↓↓↓

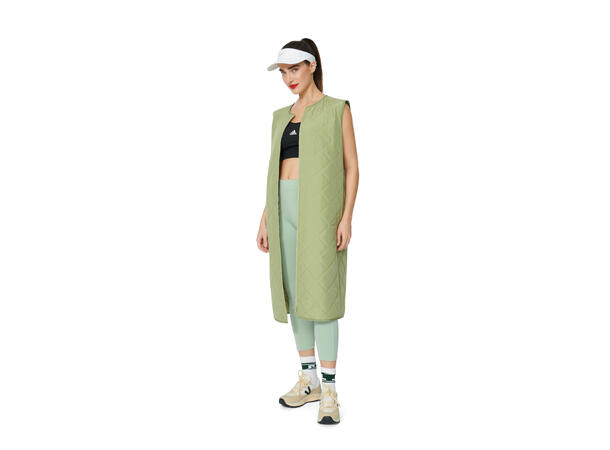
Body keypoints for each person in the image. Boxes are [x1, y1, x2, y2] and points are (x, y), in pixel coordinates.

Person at [257, 38, 359, 425]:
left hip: (320, 212)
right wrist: (266, 217)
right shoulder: (280, 117)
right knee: (296, 296)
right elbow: (275, 169)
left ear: (312, 66)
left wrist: (346, 217)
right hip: (282, 209)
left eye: (294, 69)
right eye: (283, 72)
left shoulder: (336, 109)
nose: (288, 78)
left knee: (323, 298)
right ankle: (309, 381)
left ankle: (330, 391)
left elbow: (352, 166)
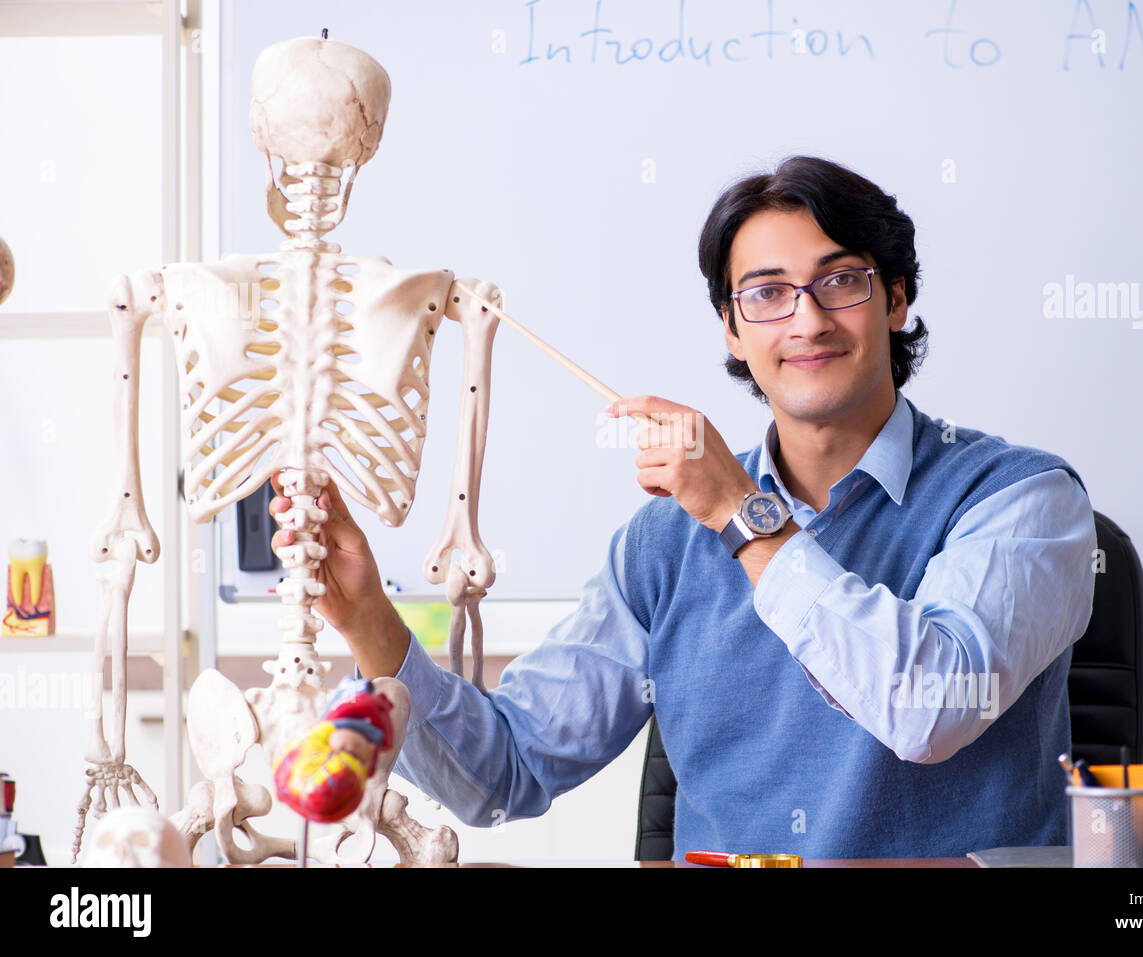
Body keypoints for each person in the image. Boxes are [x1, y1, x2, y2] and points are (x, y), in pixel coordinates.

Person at [269, 156, 1097, 858]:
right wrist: (371, 620)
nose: (806, 319)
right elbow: (508, 769)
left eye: (841, 280)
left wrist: (745, 516)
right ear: (733, 331)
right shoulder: (665, 540)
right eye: (766, 294)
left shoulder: (1023, 500)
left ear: (896, 300)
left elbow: (929, 708)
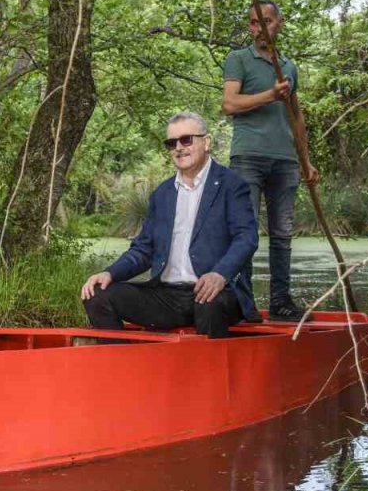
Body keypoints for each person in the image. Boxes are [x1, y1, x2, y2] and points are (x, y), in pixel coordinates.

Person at [80, 112, 258, 338]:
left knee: (209, 301)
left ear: (207, 142)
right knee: (97, 294)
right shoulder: (162, 194)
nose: (179, 148)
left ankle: (209, 370)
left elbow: (246, 238)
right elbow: (143, 250)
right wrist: (109, 273)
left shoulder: (232, 185)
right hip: (167, 296)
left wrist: (220, 274)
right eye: (171, 143)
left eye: (186, 140)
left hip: (218, 292)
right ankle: (122, 365)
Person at [221, 1, 319, 322]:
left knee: (282, 234)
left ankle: (280, 301)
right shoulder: (239, 59)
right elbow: (230, 103)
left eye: (266, 21)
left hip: (286, 161)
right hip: (248, 156)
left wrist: (305, 161)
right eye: (253, 23)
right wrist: (270, 95)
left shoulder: (288, 67)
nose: (259, 29)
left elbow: (297, 117)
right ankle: (243, 304)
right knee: (244, 231)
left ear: (279, 23)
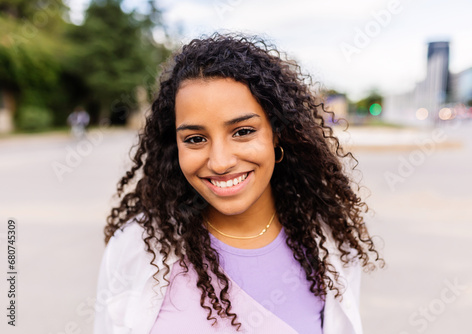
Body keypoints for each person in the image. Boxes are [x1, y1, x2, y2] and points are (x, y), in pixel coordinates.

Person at [94, 33, 383, 334]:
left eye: (243, 131)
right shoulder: (135, 247)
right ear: (174, 145)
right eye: (195, 139)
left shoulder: (329, 248)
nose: (220, 162)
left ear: (277, 133)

↑↑↑

| Task prompt |
Each line from the one that contains "left eye: (294, 69)" down to the one that contains "left wrist: (745, 516)" is to be returned exactly as it stands above, both ends included, with pictures removed.

| Expected answer |
left eye: (294, 69)
right eye: (283, 72)
left shoulder: (336, 109)
nose: (288, 78)
left knee: (323, 298)
right ankle: (309, 381)
left ankle: (330, 391)
left elbow: (352, 166)
Body keypoints for each person in the image. Boxes are [x1, y1, x2, y2] and points are (x, y), in pixel coordinates.

Person at [269, 156, 1097, 858]:
right wrist: (371, 620)
nose: (806, 319)
right elbow: (508, 769)
left eye: (841, 280)
left wrist: (745, 516)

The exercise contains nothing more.